▶ _Exercise requirements_: Word for word, reproduce the data that follows.

▶ _Data for this task_:
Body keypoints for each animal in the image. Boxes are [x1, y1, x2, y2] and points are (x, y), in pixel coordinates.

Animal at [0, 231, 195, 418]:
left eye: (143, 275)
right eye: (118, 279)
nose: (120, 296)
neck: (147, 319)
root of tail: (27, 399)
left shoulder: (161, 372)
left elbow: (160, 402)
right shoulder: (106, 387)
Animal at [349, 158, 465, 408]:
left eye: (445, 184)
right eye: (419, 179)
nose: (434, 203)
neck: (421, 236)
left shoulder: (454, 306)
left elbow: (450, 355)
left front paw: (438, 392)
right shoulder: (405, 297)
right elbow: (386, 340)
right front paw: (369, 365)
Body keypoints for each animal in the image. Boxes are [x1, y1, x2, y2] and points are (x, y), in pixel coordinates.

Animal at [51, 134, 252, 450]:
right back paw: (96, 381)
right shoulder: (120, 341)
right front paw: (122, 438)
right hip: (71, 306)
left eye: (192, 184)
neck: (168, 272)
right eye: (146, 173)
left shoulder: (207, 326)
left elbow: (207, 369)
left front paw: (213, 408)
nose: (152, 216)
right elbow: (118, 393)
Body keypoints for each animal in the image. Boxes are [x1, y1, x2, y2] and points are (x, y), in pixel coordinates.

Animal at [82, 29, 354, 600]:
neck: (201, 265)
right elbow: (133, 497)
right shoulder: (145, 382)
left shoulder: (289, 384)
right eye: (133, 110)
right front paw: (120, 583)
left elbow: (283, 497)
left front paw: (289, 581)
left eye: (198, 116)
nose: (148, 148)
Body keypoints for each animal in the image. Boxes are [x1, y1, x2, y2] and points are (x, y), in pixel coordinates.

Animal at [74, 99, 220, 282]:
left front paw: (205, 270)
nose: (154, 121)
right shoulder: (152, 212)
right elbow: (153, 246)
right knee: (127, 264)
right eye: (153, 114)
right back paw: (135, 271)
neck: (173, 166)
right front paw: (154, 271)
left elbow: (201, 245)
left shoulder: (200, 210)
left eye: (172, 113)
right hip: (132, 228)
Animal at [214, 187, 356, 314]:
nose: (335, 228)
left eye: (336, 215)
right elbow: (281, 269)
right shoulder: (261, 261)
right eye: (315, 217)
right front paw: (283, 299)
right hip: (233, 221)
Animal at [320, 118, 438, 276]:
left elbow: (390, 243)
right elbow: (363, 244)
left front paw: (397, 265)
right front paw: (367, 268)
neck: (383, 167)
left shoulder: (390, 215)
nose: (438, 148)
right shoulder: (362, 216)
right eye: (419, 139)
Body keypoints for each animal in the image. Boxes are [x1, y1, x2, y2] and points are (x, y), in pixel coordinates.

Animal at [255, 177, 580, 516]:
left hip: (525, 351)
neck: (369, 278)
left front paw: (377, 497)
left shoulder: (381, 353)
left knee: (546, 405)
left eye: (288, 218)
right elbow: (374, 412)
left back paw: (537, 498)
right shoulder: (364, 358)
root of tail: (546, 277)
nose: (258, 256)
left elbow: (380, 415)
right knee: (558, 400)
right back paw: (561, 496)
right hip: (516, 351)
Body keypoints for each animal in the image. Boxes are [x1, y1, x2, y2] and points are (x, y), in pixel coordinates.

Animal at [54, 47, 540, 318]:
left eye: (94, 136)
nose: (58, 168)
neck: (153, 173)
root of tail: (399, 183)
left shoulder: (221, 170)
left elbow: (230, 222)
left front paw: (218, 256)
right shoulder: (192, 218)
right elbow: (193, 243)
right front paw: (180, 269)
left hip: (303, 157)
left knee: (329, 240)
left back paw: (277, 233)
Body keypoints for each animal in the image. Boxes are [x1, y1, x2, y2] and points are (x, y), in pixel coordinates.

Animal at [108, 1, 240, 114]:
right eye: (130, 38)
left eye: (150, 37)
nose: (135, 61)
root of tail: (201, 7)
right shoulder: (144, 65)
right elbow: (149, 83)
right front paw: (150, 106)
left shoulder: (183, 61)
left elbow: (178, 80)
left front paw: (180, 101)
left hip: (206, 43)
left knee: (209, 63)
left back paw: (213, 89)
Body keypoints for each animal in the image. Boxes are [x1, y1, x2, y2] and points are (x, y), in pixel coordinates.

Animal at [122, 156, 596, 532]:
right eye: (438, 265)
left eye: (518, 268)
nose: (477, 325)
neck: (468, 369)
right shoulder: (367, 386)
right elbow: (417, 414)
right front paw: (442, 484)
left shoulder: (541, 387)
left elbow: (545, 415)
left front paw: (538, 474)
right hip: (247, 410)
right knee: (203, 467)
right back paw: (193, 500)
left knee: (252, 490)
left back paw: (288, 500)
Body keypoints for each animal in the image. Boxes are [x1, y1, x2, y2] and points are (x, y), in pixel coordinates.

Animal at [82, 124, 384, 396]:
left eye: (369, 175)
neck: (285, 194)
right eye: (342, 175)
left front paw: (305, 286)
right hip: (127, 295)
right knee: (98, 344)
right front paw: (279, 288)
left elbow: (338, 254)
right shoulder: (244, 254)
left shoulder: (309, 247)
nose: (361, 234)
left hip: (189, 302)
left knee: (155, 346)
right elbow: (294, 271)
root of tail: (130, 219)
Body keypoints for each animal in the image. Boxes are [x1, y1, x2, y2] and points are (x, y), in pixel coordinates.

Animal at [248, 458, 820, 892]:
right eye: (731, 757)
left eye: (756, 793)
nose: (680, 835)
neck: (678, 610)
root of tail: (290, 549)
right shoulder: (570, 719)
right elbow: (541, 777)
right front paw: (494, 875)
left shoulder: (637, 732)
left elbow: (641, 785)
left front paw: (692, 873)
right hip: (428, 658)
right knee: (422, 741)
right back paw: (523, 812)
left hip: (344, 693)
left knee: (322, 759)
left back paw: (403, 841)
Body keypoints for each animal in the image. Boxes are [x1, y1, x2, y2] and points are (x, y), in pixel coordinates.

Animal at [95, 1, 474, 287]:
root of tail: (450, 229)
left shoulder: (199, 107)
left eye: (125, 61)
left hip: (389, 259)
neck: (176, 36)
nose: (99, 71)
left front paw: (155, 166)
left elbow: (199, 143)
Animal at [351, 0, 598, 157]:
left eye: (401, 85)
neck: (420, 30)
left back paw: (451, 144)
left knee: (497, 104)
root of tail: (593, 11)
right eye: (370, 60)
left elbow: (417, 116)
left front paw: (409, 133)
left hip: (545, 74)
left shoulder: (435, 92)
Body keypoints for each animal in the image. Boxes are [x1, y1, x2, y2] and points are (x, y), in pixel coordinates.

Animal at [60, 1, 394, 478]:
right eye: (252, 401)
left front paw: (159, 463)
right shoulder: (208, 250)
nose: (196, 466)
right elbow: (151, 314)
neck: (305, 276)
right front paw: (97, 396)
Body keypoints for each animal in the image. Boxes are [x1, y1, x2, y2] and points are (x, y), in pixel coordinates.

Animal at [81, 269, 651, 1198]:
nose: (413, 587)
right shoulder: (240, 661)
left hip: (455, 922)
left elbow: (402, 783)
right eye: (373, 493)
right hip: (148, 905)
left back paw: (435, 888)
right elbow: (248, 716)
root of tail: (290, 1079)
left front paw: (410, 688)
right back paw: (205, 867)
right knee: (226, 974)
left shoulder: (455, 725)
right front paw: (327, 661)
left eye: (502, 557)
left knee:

▶ _Response below_:
Body keypoints for each animal in the image. Boxes are [x1, y1, x2, y2] and points are (x, y), in pixel coordinates.

Animal at [0, 231, 195, 418]:
left eye: (143, 275)
right eye: (118, 279)
nose: (120, 296)
neck: (147, 319)
root of tail: (27, 399)
left shoulder: (161, 372)
left elbow: (160, 402)
right shoulder: (106, 387)
Animal at [349, 158, 465, 408]:
left eye: (445, 184)
right eye: (419, 179)
nose: (434, 203)
neck: (421, 236)
left shoulder: (454, 306)
left elbow: (450, 355)
left front paw: (438, 392)
right shoulder: (405, 297)
right elbow: (386, 340)
right front paw: (369, 365)
Body keypoints for each animal in the image. Boxes are [x1, y1, x2, y2] and points are (x, y), in pixel coordinates.

Animal at [51, 134, 252, 450]:
right back paw: (96, 381)
right shoulder: (120, 341)
right front paw: (122, 438)
right hip: (71, 306)
left eye: (192, 184)
neck: (168, 272)
right eye: (146, 173)
left shoulder: (207, 326)
left elbow: (207, 369)
left front paw: (213, 408)
nose: (152, 216)
right elbow: (118, 393)
Body keypoints for each animal in the image. Boxes are [x1, y1, x2, y2] and points are (x, y), in pixel coordinates.

Animal at [82, 29, 354, 600]:
neck: (201, 265)
right elbow: (133, 497)
right shoulder: (145, 382)
left shoulder: (289, 384)
right eye: (133, 110)
right front paw: (120, 583)
left elbow: (283, 497)
left front paw: (289, 581)
left eye: (198, 116)
nose: (148, 148)
Body keypoints for each animal in the image. Boxes are [x1, y1, x2, y2] and points are (x, y), in pixel coordinates.

Animal at [74, 99, 220, 282]:
left front paw: (205, 270)
nose: (154, 121)
right shoulder: (152, 212)
right elbow: (153, 246)
right knee: (127, 264)
right eye: (153, 114)
right back paw: (135, 271)
neck: (173, 166)
right front paw: (154, 271)
left elbow: (201, 245)
left shoulder: (200, 210)
left eye: (172, 113)
right hip: (132, 228)
Animal at [214, 187, 356, 314]:
nose: (335, 228)
left eye: (336, 215)
right elbow: (281, 269)
right shoulder: (261, 261)
right eye: (315, 217)
right front paw: (283, 299)
right hip: (233, 221)
Animal at [320, 118, 438, 276]:
left elbow: (390, 243)
right elbow: (363, 244)
left front paw: (397, 265)
right front paw: (367, 268)
neck: (383, 167)
left shoulder: (390, 215)
nose: (438, 148)
right shoulder: (362, 216)
right eye: (419, 139)
Body keypoints for each animal in the image. Boxes are [x1, y1, x2, y2] and points are (x, y), in pixel coordinates.

Animal at [255, 177, 580, 516]:
left hip: (525, 351)
neck: (369, 278)
left front paw: (377, 497)
left shoulder: (381, 353)
left knee: (546, 405)
left eye: (288, 218)
right elbow: (374, 412)
left back paw: (537, 498)
right shoulder: (364, 358)
root of tail: (546, 277)
nose: (258, 256)
left elbow: (380, 415)
right knee: (558, 400)
right back paw: (561, 496)
right hip: (516, 351)
Body keypoints for each animal in the image. Boxes are [x1, y1, x2, y2] and points are (x, y), in pixel coordinates.

Animal at [54, 47, 540, 318]:
left eye: (94, 136)
nose: (58, 168)
neck: (153, 173)
root of tail: (399, 183)
left shoulder: (221, 170)
left elbow: (230, 222)
left front paw: (218, 256)
right shoulder: (192, 218)
right elbow: (193, 243)
right front paw: (180, 269)
left hip: (303, 157)
left knee: (329, 240)
left back paw: (277, 233)
Body keypoints for each animal in the image. Boxes are [x1, y1, x2, y2] and points are (x, y), in pixel coordinates.

Animal at [108, 1, 240, 114]:
right eye: (130, 38)
left eye: (150, 37)
nose: (135, 61)
root of tail: (201, 7)
right shoulder: (144, 65)
right elbow: (149, 83)
right front paw: (150, 106)
left shoulder: (183, 61)
left elbow: (178, 80)
left front paw: (180, 101)
left hip: (206, 43)
left knee: (209, 63)
left back paw: (213, 89)
Body keypoints for each animal in the image. Boxes are [x1, y1, x2, y2] and points are (x, y), in pixel coordinates.

Animal at [122, 156, 596, 532]:
right eye: (438, 265)
left eye: (518, 268)
nose: (477, 325)
neck: (468, 369)
right shoulder: (367, 386)
right elbow: (417, 414)
right front paw: (442, 484)
left shoulder: (541, 387)
left elbow: (545, 415)
left front paw: (538, 474)
right hip: (247, 410)
right knee: (203, 467)
right back paw: (193, 500)
left knee: (252, 490)
left back paw: (288, 500)
Body keypoints for each animal in the image. Boxes are [x1, y1, x2, y2] and points are (x, y), in pixel coordinates.

Animal at [82, 124, 384, 396]:
left eye: (369, 175)
neck: (285, 194)
right eye: (342, 175)
left front paw: (305, 286)
right hip: (127, 295)
right knee: (98, 344)
right front paw: (279, 288)
left elbow: (338, 254)
right shoulder: (244, 254)
left shoulder: (309, 247)
nose: (361, 234)
left hip: (189, 302)
left knee: (155, 346)
right elbow: (294, 271)
root of tail: (130, 219)
Body keypoints for each animal in the image. Boxes are [x1, y1, x2, y2] and points are (x, y), in pixel coordinates.

Animal at [248, 458, 820, 892]:
right eye: (731, 757)
left eye: (756, 793)
nose: (680, 835)
neck: (678, 610)
root of tail: (290, 549)
right shoulder: (570, 719)
right elbow: (541, 777)
right front paw: (494, 875)
left shoulder: (637, 732)
left elbow: (641, 785)
left front paw: (692, 873)
right hip: (428, 658)
right knee: (422, 741)
right back paw: (523, 812)
left hip: (344, 693)
left knee: (322, 759)
left back paw: (403, 841)
Body keypoints for each animal in the image. Boxes are [x1, y1, x2, y2] and points are (x, y), in pixel coordinates.

Animal at [95, 1, 474, 287]:
root of tail: (450, 229)
left shoulder: (199, 107)
left eye: (125, 61)
left hip: (389, 259)
neck: (176, 36)
nose: (99, 71)
left front paw: (155, 166)
left elbow: (199, 143)
Animal at [351, 0, 598, 157]:
left eye: (401, 85)
neck: (420, 30)
left back paw: (451, 144)
left knee: (497, 104)
root of tail: (593, 11)
right eye: (370, 60)
left elbow: (417, 116)
left front paw: (409, 133)
left hip: (545, 74)
left shoulder: (435, 92)
Body keypoints for each animal in the image. Boxes are [x1, y1, x2, y2] and points are (x, y), in pixel coordinates.

Animal at [60, 1, 394, 478]:
right eye: (252, 401)
left front paw: (159, 463)
right shoulder: (208, 250)
nose: (196, 466)
right elbow: (151, 314)
neck: (305, 276)
right front paw: (97, 396)
Body keypoints for each animal in the image. Boxes are [x1, y1, x2, y2] and points are (x, y), in pixel coordinates.

Animal at [81, 269, 651, 1198]:
nose: (413, 587)
right shoulder: (240, 661)
left hip: (455, 922)
left elbow: (402, 783)
right eye: (373, 493)
right hip: (148, 905)
left back paw: (435, 888)
right elbow: (248, 716)
root of tail: (290, 1079)
left front paw: (410, 688)
right back paw: (205, 867)
right knee: (226, 974)
left shoulder: (455, 725)
right front paw: (327, 661)
left eye: (502, 557)
left knee:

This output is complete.